Das Bundeskabinett hat heute den Gesetzentwurf zur Einführung einer Musterfeststellungsklage beschlossen. Hierzu stellen wir Ihnen folgendes Statement der rechts- und verbraucherschutzpolitischen Sprecherin der CDU/CSU-Bundestagsfraktion, Elisabeth Winkelmeier-Becker, zur Verfügung:

„Ich begrüße es, dass der Gesetzentwurf zur Musterfeststellungsklage nun doch noch deutliche Nachbesserungen im Hinblick auf die klagebefugten Verbände enthält. Die zusätzlichen Voraussetzungen für die klagebefugten Verbände gehen jetzt in die richtige Richtung, da sie nun nicht mehr jeder Abmahnverein erfüllen kann. Wir werden diese neuen Voraussetzungen in der parlamentarischen Beratung genau daraufhin überprüfen, ob sie ausreichen, um unseriöse Verbände auch aus dem EU-Ausland von der Klagebefugnis auszuschließen oder ob sie gegebenenfalls deutlicher formuliert werden müssen. Das ist für Verbraucher und Unternehmen gleichermaßen wichtig.

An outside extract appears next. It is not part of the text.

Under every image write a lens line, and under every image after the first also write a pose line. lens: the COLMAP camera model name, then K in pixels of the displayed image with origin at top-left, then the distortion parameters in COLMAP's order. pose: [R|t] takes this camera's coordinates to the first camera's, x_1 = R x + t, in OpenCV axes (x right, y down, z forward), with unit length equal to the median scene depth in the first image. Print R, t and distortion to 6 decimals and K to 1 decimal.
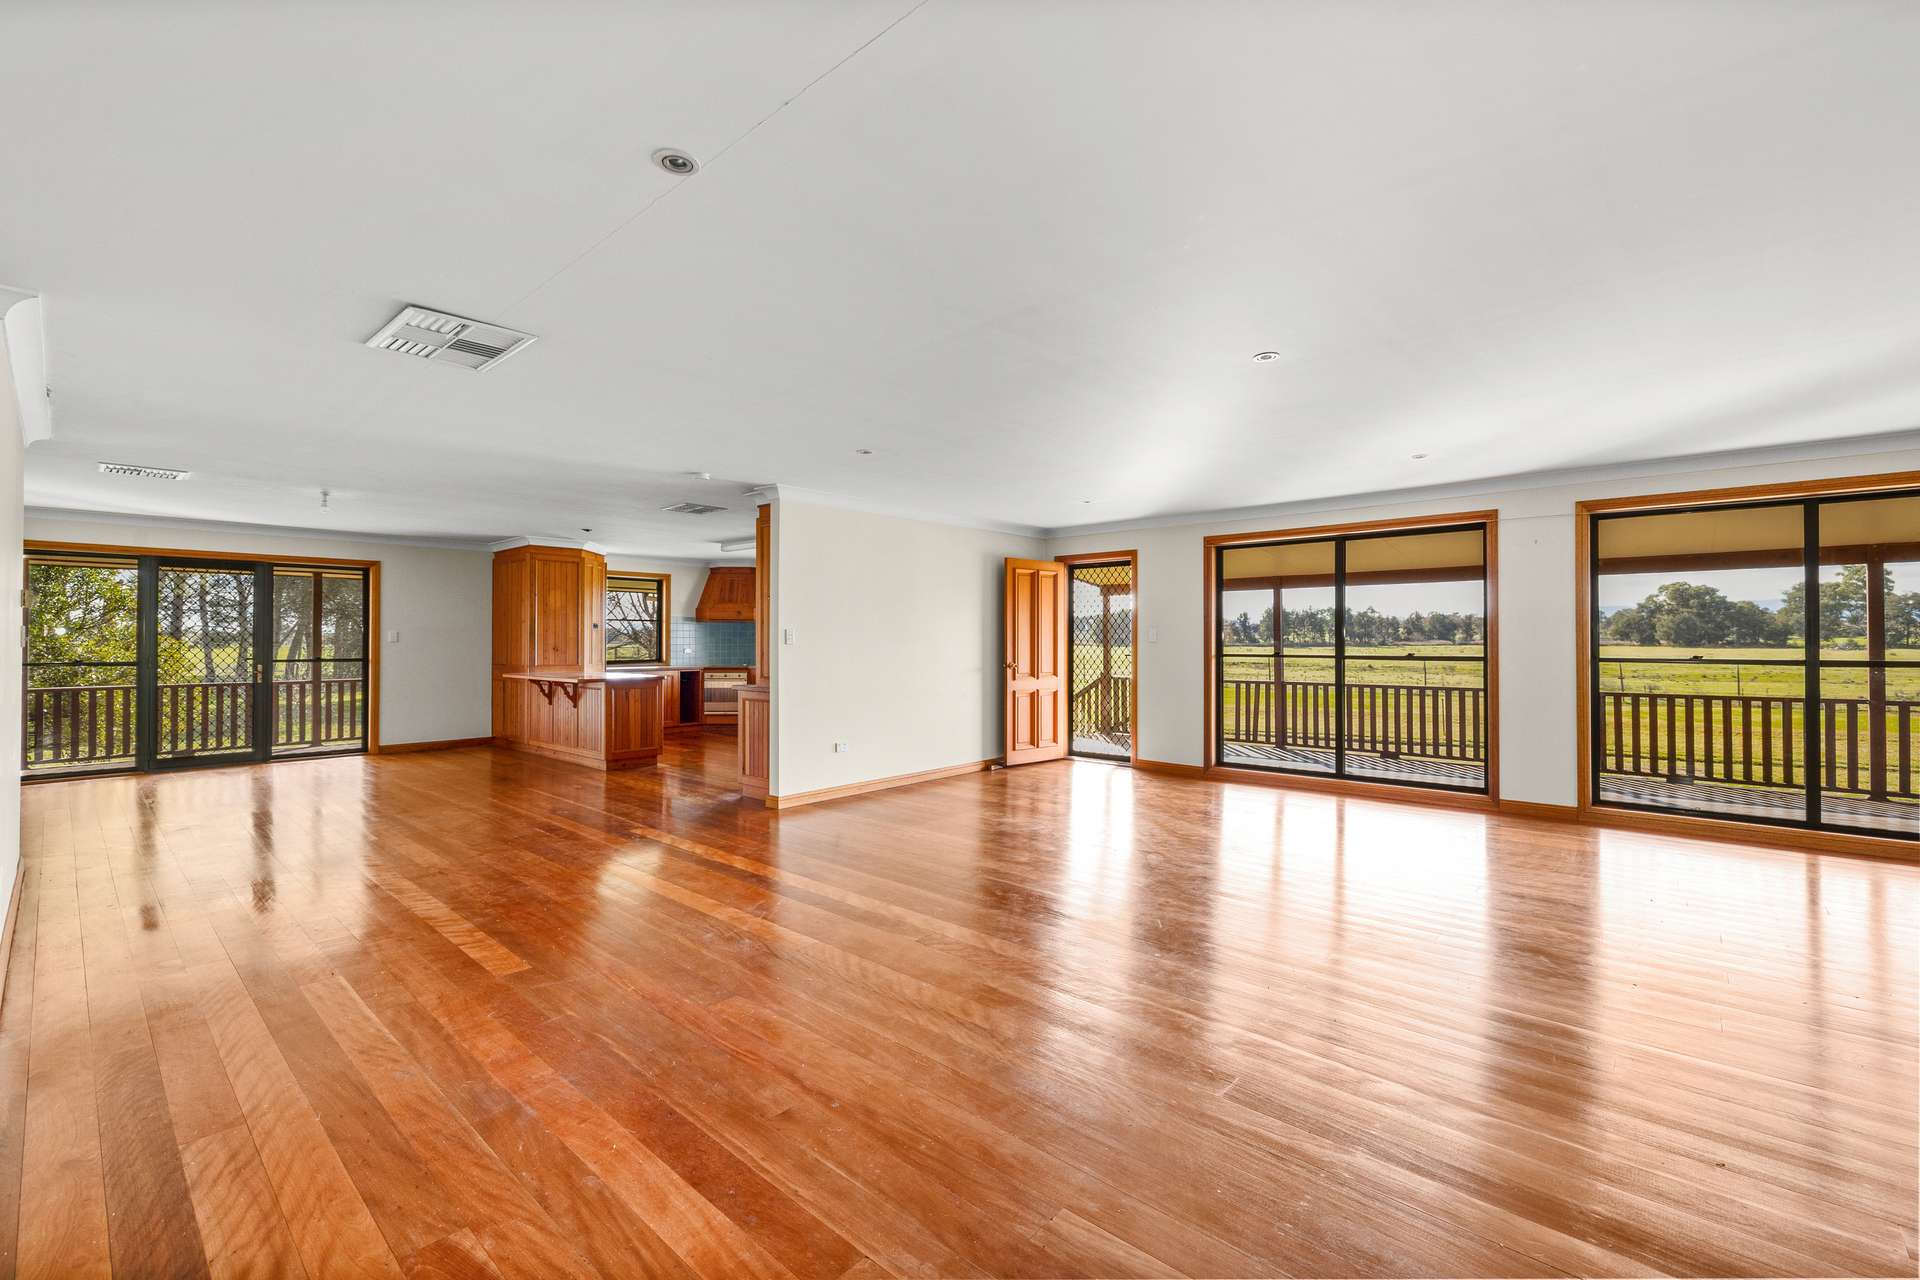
lens RADIAL K [[827.7, 0, 969.4], [0, 827.7, 628.5], [0, 0, 1]] dist [-0.000959, -0.000314]
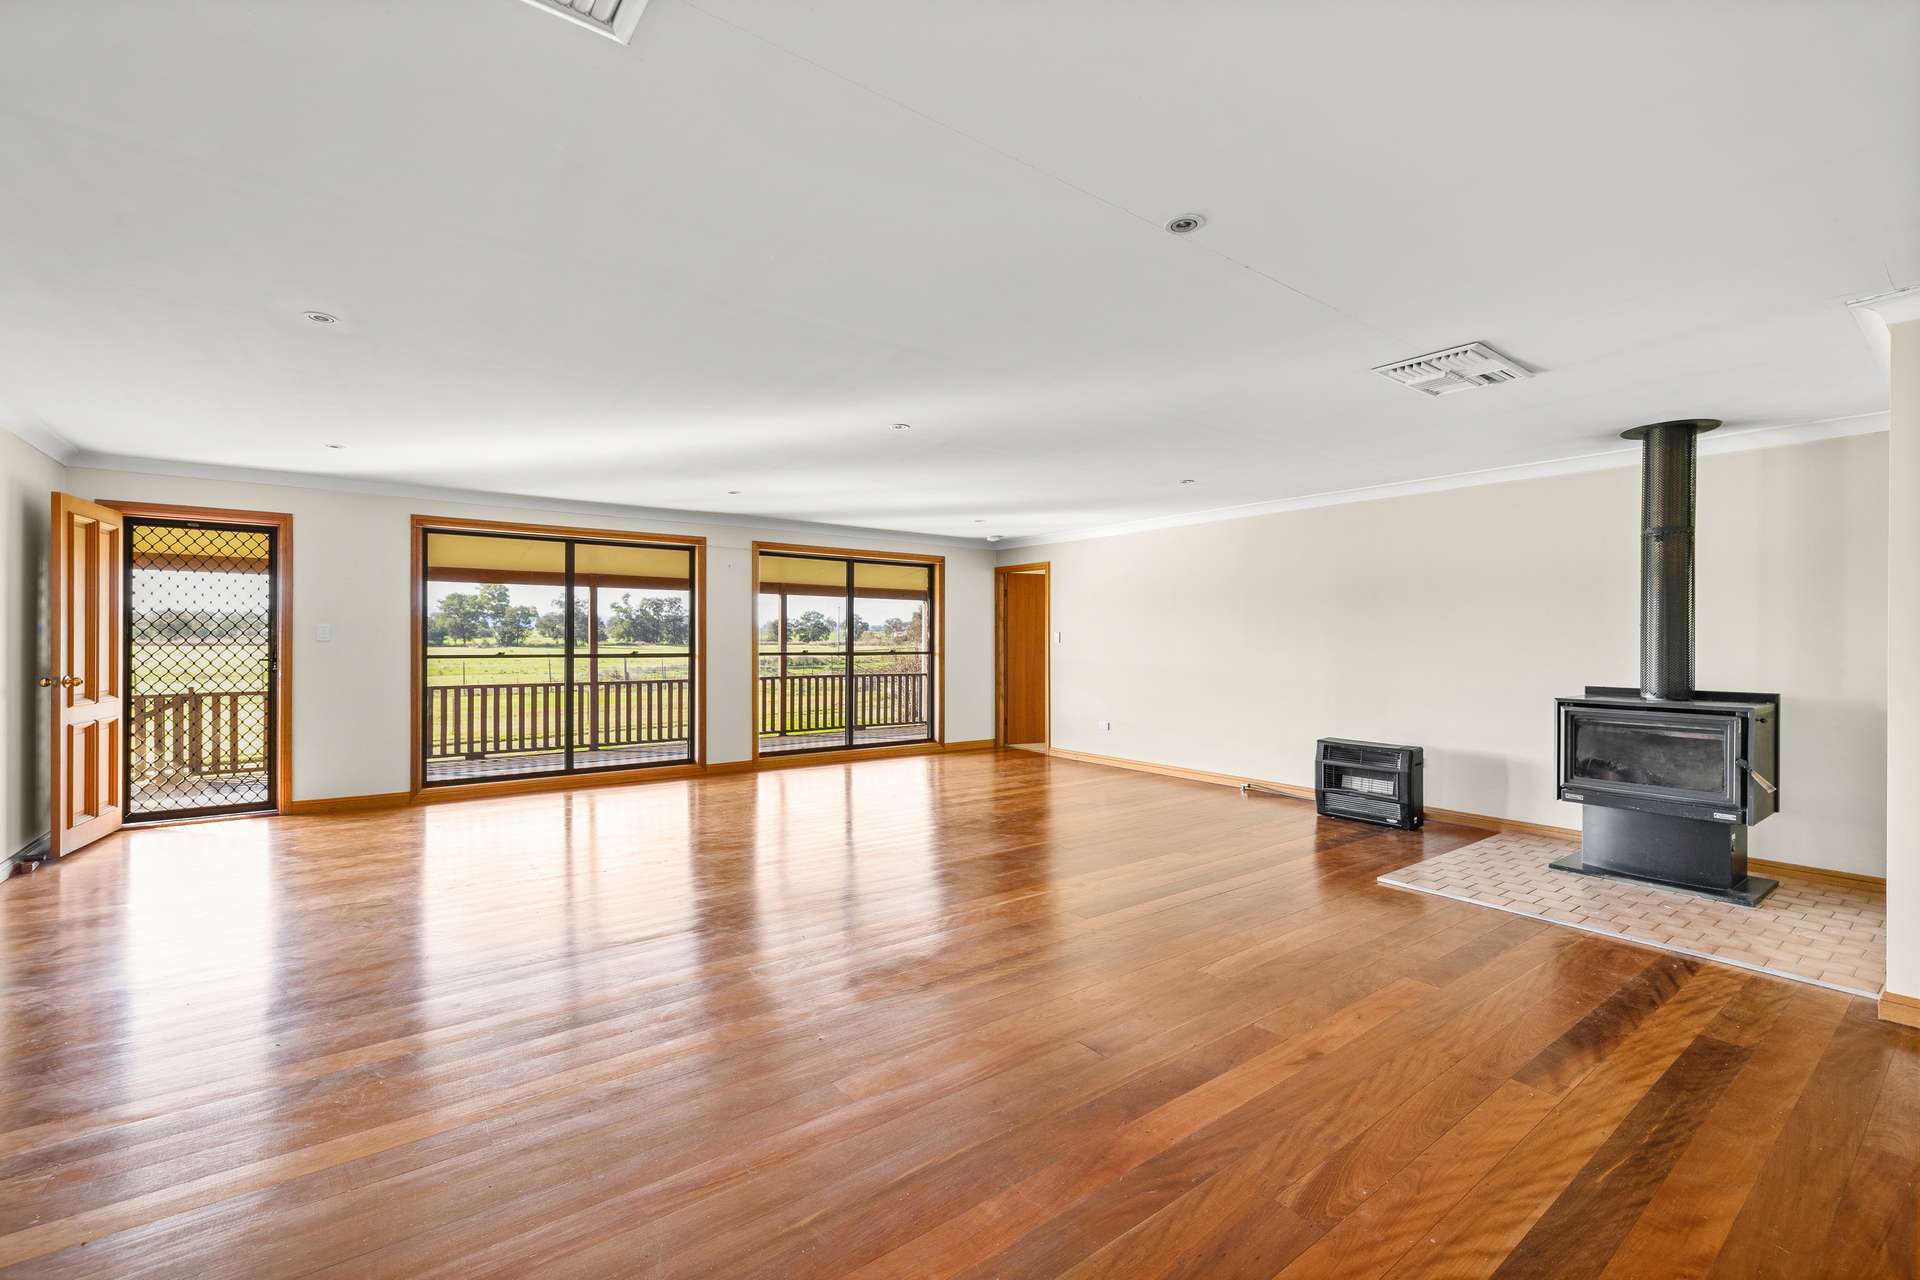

So wird zum Beispiel zu klären sein, ab wann tatsächlich von gewerbsmäßiger Tätigkeit sowie der Gewinnerzielungsabsicht eines Verbandes auszugehen ist. Auch was die Voraussetzung, dass die Verbände nicht mehr als fünf Prozent ihrer Einnahmen durch Zuwendungen von Unternehmen beziehen dürfen, alles umfassen soll, bedarf der Konkretisierung. Klären müssen werden wir ebenfalls, ob Verbände aus dem EU-Ausland diese neuen Voraussetzungen etwa unter Berufung auf die EU-Dienstleistungsfreiheit unterlaufen können."